Use metrics with opposing biases. Token F1 favors brevity; LLM judges favor verbosity; RAGAS evaluates specific dimensions like faithfulness and relevancy. When all three agree, you can be confident. When they disagree, flag the result as inconclusive rather than picking the metric that tells the story you prefer.

The no-retrieval baseline is essential. Without it, you can’t quantify how much retrieval helps. The +40% to +104% lift we measured is the strongest argument for RAG in this study — and you’d miss it entirely without the baseline.

Run multiple seeds. A single evaluation run can produce noisy estimates. Running 3 seeds per configuration stabilizes rankings and lets you distinguish real differences from noise.

RAGAS context metrics are model-independent. Context precision and recall were nearly identical across all 5 models (within 1%). This makes sense — these metrics evaluate retrieval quality, not generation quality. But it also means RAGAS context metrics won’t help you choose between models.

Report disagreements, not just averages. The most interesting finding in this study isn’t any single ranking — it’s that the rankings change depending on how you measure. That’s the finding that should inform how you evaluate your own RAG pipeline.

Limitations

LLM-as-judge is not human evaluation. Even with a 3-judge panel, all three judges are LLMs with their own biases. The panel reduces but doesn’t eliminate this problem. Human evaluation remains the gold standard.

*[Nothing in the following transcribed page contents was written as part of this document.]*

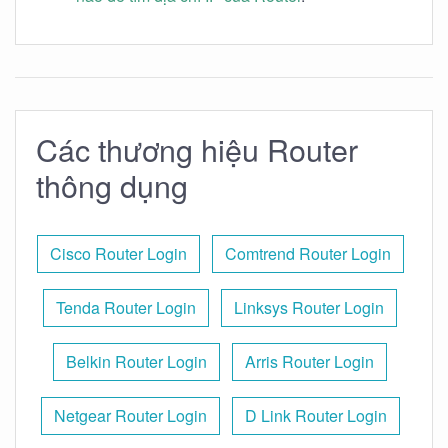
Các thương hiệu Router
thông dụng
Cisco Router Login
Comtrend Router Login
Tenda Router Login
Linksys Router Login
Belkin Router Login
Arris Router Login
Netgear Router Login
D Link Router Login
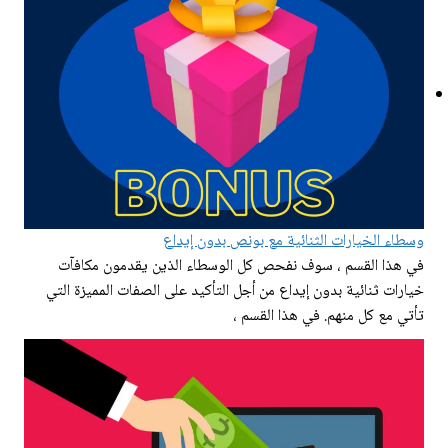
وسطاء الخيارات الثنائية مع بونص بدون إيداع
في هذا القسم ، سوف نفحص كل الوسطاء الذين يقدمون مكافآت
خيارات ثنائية بدون إيداع من أجل التأكيد على الصفات المميزة التي
تأتي مع كل منهم. في هذا القسم ،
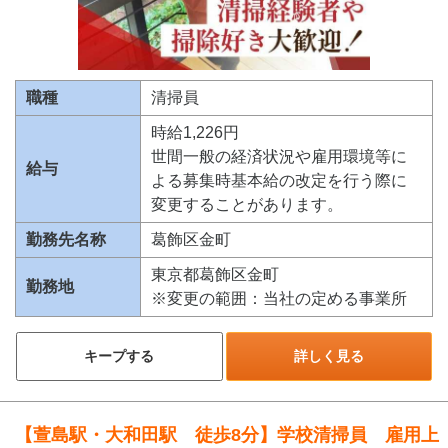
職種
清掃員
時給1,226円
世間一般の経済状況や雇用環境等に
給与
よる募集時基本給の改定を行う際に
変更することがあります。
勤務先名称
葛飾区金町
東京都葛飾区金町
勤務地
※変更の範囲：当社の定める事業所
キープする
詳しく見る
【萱島駅・大和田駅 徒歩8分】学校清掃員 雇用上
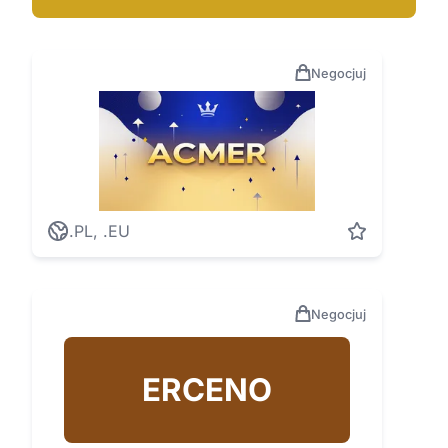
Negocjuj
.PL, .EU
Negocjuj
ERCENO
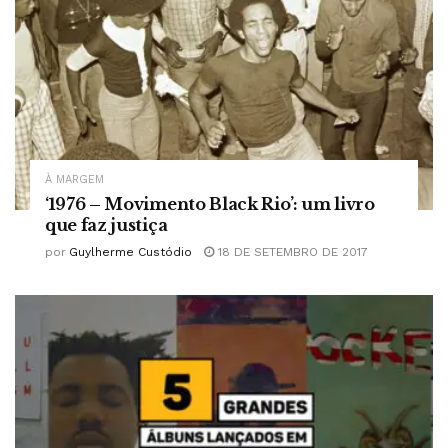
À MARGEM
‘1976 – Movimento Black Rio’: um livro
que faz justiça
por
Guylherme Custódio
18 DE SETEMBRO DE 2017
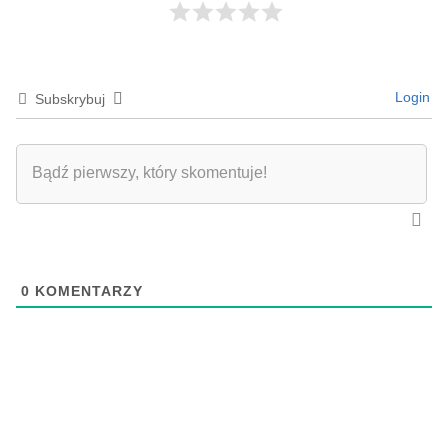
Login
Subskrybuj
0
KOMENTARZY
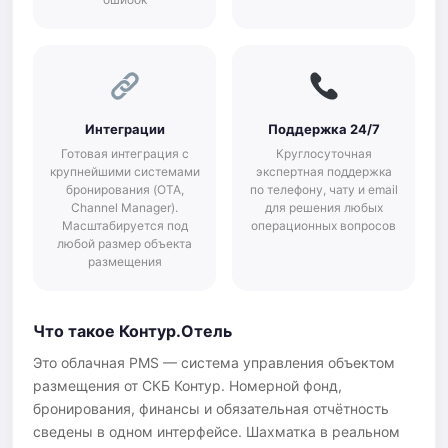
Интеграции
Поддержка 24/7
Готовая интеграция с
Круглосуточная
крупнейшими системами
экспертная поддержка
бронирования (OTA,
по телефону, чату и email
Channel Manager).
для решения любых
Масштабируется под
операционных вопросов
любой размер объекта
размещения
Что такое Контур.Отель
Это облачная PMS — система управления объектом
размещения от СКБ Контур. Номерной фонд,
бронирования, финансы и обязательная отчётность
сведены в одном интерфейсе. Шахматка в реальном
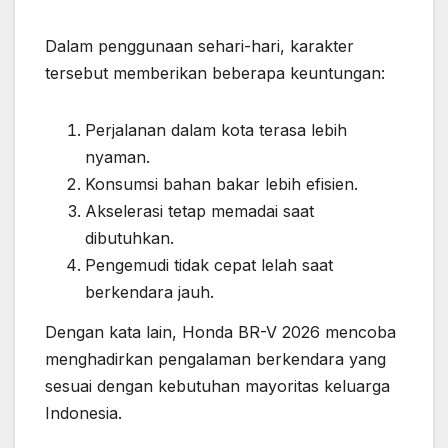
Dalam penggunaan sehari-hari, karakter
tersebut memberikan beberapa keuntungan:
Perjalanan dalam kota terasa lebih
nyaman.
Konsumsi bahan bakar lebih efisien.
Akselerasi tetap memadai saat
dibutuhkan.
Pengemudi tidak cepat lelah saat
berkendara jauh.
Dengan kata lain, Honda BR-V 2026 mencoba
menghadirkan pengalaman berkendara yang
sesuai dengan kebutuhan mayoritas keluarga
Indonesia.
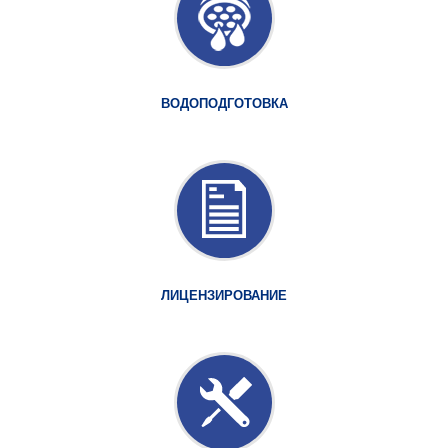
ВОДОПОДГОТОВКА
ЛИЦЕНЗИРОВАНИЕ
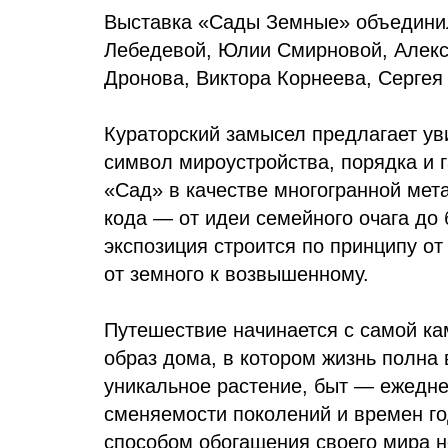
Выставка «Сады Земные» объединил
Лебедевой, Юлии Смирновой, Алекс
Дронова, Виктора Корнеева, Сергея
Кураторский замысел предлагает уви
символ мироустройства, порядка и 
«Сад» в качестве многогранной мет
кода — от идеи семейного очага до 
экспозиция строится по принципу от
от земного к возвышенному.
Путешествие начинается с самой кам
образ дома, в котором жизнь полна
уникальное растение, быт — ежедне
сменяемости поколений и времен го
способом обогащения своего мира 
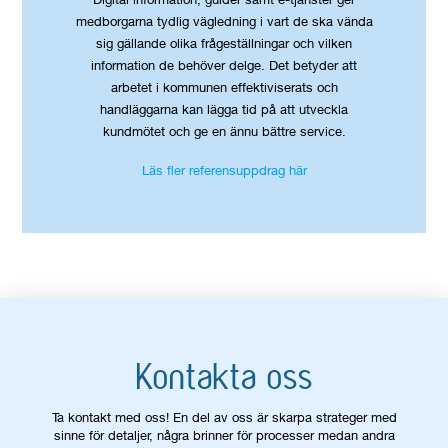
medborgarna tydlig vägledning i vart de ska vända
sig gällande olika frågeställningar och vilken
information de behöver delge. Det betyder att
arbetet i kommunen effektiviserats och
handläggarna kan lägga tid på att utveckla
kundmötet och ge en ännu bättre service.
Läs fler referensuppdrag här
Kontakta oss
Ta kontakt med oss! En del av oss är skarpa strateger med
sinne för detaljer, några brinner för processer medan andra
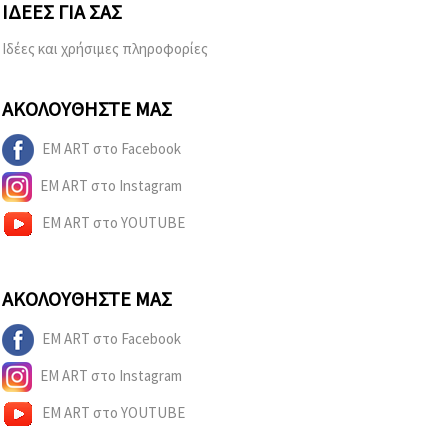
ΙΔΈΕΣ ΓΙΑ ΣΑΣ
Ιδέες και χρήσιμες πληροφορίες
ΑΚΟΛΟΥΘΉΣΤΕ ΜΑΣ
EM ART στο Facebook
EM ART στο Instagram
EM ART στο YOUTUBE
ΑΚΟΛΟΥΘΉΣΤΕ ΜΑΣ
EM ART στο Facebook
EM ART στο Instagram
EM ART στο YOUTUBE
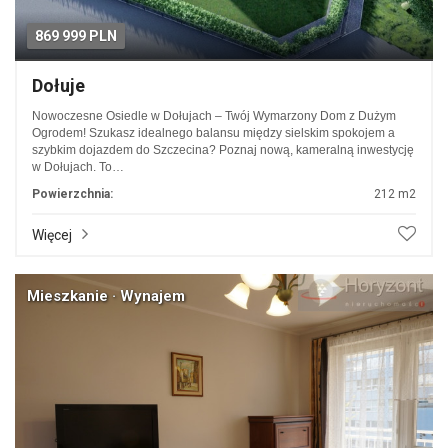
869 999 PLN
Dołuje
Nowoczesne Osiedle w Dołujach – Twój Wymarzony Dom z Dużym
Ogrodem! Szukasz idealnego balansu między sielskim spokojem a
szybkim dojazdem do Szczecina? Poznaj nową, kameralną inwestycję
w Dołujach. To…
Powierzchnia:
212 m2
Więcej
Mieszkanie · Wynajem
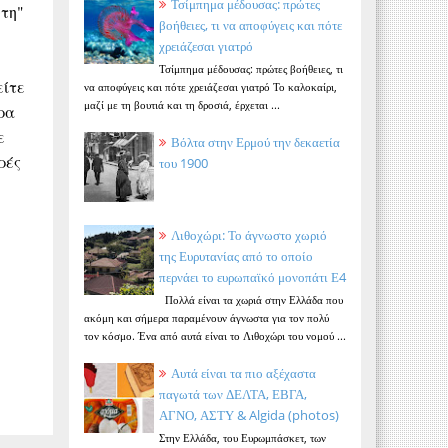
Τσίμπημα μέδουσας: πρώτες
ντη"
βοήθειες, τι να αποφύγεις και πότε
χρειάζεσαι γιατρό
Τσίμπημα μέδουσας: πρώτες βοήθειες, τι
είτε
να αποφύγεις και πότε χρειάζεσαι γιατρό Το καλοκαίρι,
μαζί με τη βουτιά και τη δροσιά, έρχεται ...
ρα
ε
Βόλτα στην Ερμού την δεκαετία
ρές
του 1900
Λιθοχώρι: Το άγνωστο χωριό
της Ευρυτανίας από το οποίο
περνάει το ευρωπαϊκό μονοπάτι Ε4
Πολλά είναι τα χωριά στην Ελλάδα που
ακόμη και σήμερα παραμένουν άγνωστα για τον πολύ
τον κόσμο. Ένα από αυτά είναι το Λιθοχώρι του νομού ...
Αυτά είναι τα πιο αξέχαστα
παγωτά των ΔΕΛΤΑ, ΕΒΓΑ,
ΑΓΝΟ, ΑΣΤΥ & Algida (photos)
Στην Ελλάδα, του Ευρωμπάσκετ, των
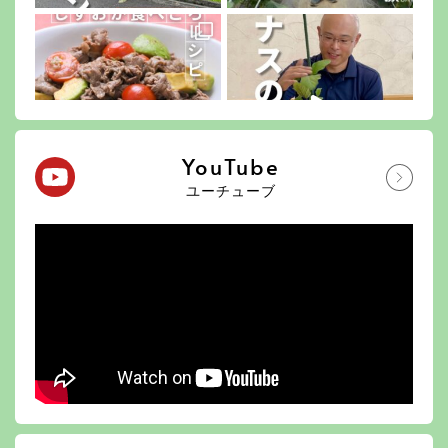
YouTube
ユーチューブ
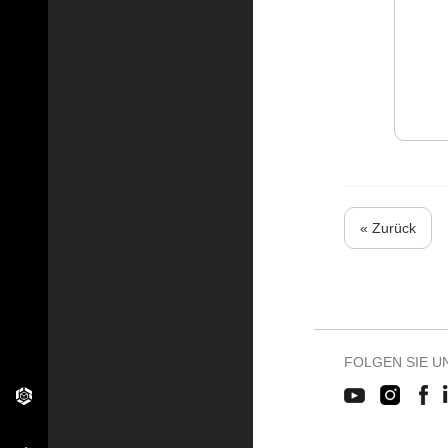
« Zurück
FOLGEN SIE U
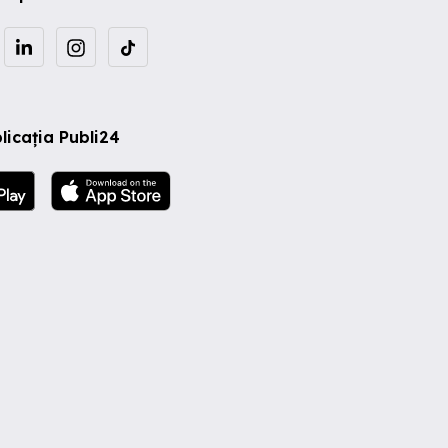
licația Publi24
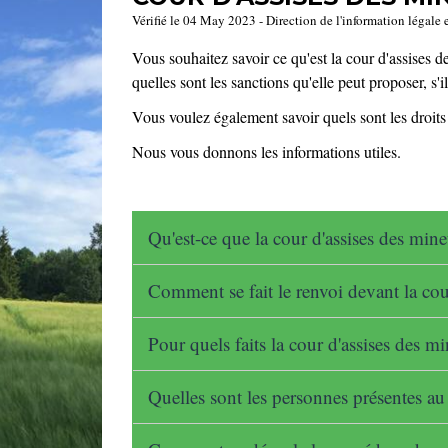
Vérifié le 04 May 2023 - Direction de l'information légale 
Vous souhaitez savoir ce qu'est la cour d'assises d
quelles sont les sanctions qu'elle peut proposer, s'i
Vous voulez également savoir quels sont les droits 
Nous vous donnons les informations utiles.
Qu'est-ce que la cour d'assises des min
Comment se fait le renvoi devant la cou
Pour quels faits la cour d'assises des m
Quelles sont les personnes présentes au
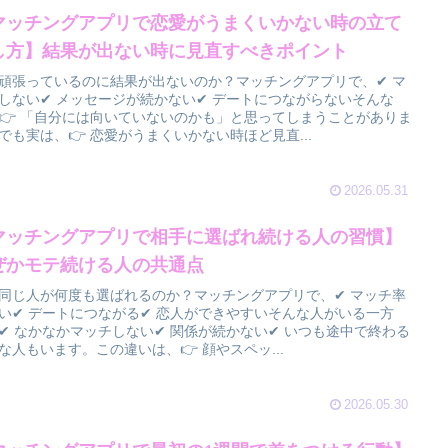
マッチングアプリで恋愛がうまくいかない時の立て
し方】結果が出ない時に見直すべきポイント
頑張っているのに結果が出ないのか？マッチングアプリで、✔ マ
しない✔ メッセージが続かない✔ デートにつながらないそんな
👉 「自分には向いていないのかも」と思ってしまうことがありま
でも実は、👉 恋愛がうまくいかない時ほど見直...
2026.05.31
マッチングアプリで相手に選ばれ続ける人の習慣】
ぜかモテ続ける人の共通点
同じ人が何度も選ばれるのか？マッチングアプリで、✔ マッチ率
い✔ デートにつながる✔ 恋人ができやすいそんな人がいる一方
✔ なかなかマッチしない✔ 関係が続かない✔ いつも途中で終わる
な人もいます。この違いは、👉 顔やスペッ...
2026.05.30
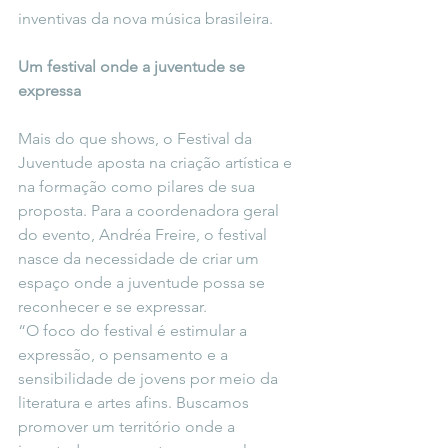
inventivas da nova música brasileira.
Um festival onde a juventude se 
expressa
Mais do que shows, o Festival da 
Juventude aposta na criação artística e 
na formação como pilares de sua 
proposta. Para a coordenadora geral 
do evento, Andréa Freire, o festival 
nasce da necessidade de criar um 
espaço onde a juventude possa se 
reconhecer e se expressar.
“O foco do festival é estimular a 
expressão, o pensamento e a 
sensibilidade de jovens por meio da 
literatura e artes afins. Buscamos 
promover um território onde a 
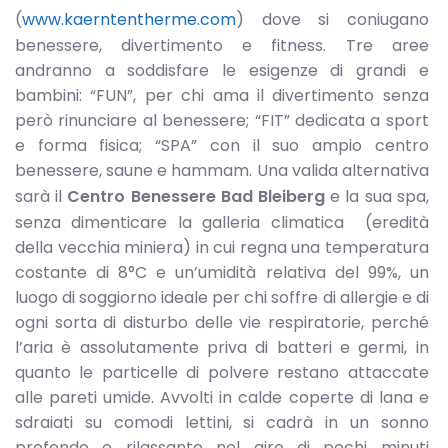
(
www.kaerntentherme.com
) dove si coniugano
benessere, divertimento e fitness. Tre aree
andranno a soddisfare le esigenze di grandi e
bambini: “FUN”, per chi ama il divertimento senza
però rinunciare al benessere; “FIT” dedicata a sport
e forma fisica; “SPA” con il suo ampio centro
benessere, saune e hammam. Una valida alternativa
sarà il
Centro Benessere Bad Bleiberg
e la sua spa,
senza dimenticare la galleria climatica (eredità
della vecchia miniera) in cui regna una temperatura
costante di 8°C e un’umidità relativa del 99%, un
luogo di soggiorno ideale per chi soffre di allergie e di
ogni sorta di disturbo delle vie respiratorie, perché
l’aria è assolutamente priva di batteri e germi, in
quanto le particelle di polvere restano attaccate
alle pareti umide. Avvolti in calde coperte di lana e
sdraiati su comodi lettini, si cadrà in un sonno
profondo e rilassante nel giro di pochi minuti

Two retrieval conditions. We tested FAISS and no-retrieval. Other backends (managed services, graph-based retrieval, hybrid search) may produce different results. The finding that retrieval helps is robust; the specific magnitude of improvement is FAISS-specific.

Automated metrics have known biases. Token F1 and ROUGE-L penalize verbose answers. Using multiple metrics with opposing biases mitigates but doesn’t eliminate this problem.

RAGAS scoring depends on the evaluator model. Different evaluator models may produce different RAGAS scores. We used a single evaluator for consistency, but the absolute scores should be interpreted as relative comparisons between models rather than absolute quality measures.

SOP ablation is dataset-specific. We tested SOPs only on eManual (procedural Q&A). SOPs may help more on complex reasoning tasks or agentic workflows where structured thinking adds value.

Summary

Finding	Confidence	Evidence
Retrieval improves all models (+40% to +104%)	High	All metrics agree, all 5 models consistent, 3 seeds
Automated metrics and judges disagree	High	Direct measurement, 25,600 samples, 3 judges
Individual judges have systematic bias (up to 8%)	High	3-judge panel on identical samples
RAGAS adds a third axis of disagreement	High	4 RAGAS metrics on all 25,600 samples
Multi-hop reasoning is hard to measure	Medium	Metrics disagree most on these datasets
SOPs hurt on factual Q&A	Medium	Token F1 consistent across 4 prompt modes

The clearest takeaway: don’t trust a single evaluation metric or a single judge. The models that look best on Token F1 look mediocre to the judges, and vice versa. RAGAS tells yet another story. If you’re building a RAG pipeline, evaluate with multiple approaches and be honest about where they disagree. The disagreements are where the interesting engineering decisions live.

Evaluation conducted April 2026. 5 models were evaluated with temperature=0 and max_tokens=512. Each configuration was run with 3 random seeds. Datasets used: RAGBench TechQA, RAGBench eManual, HotpotQA, MultiHop RAG, MuSiQue, and Spider — all publicly available research benchmarks. Scoring: Token F1, ROUGE-L, 3-judge panel (correctness + faithfulness), and RAGAS (faithfulness, relevancy, context precision, context recall).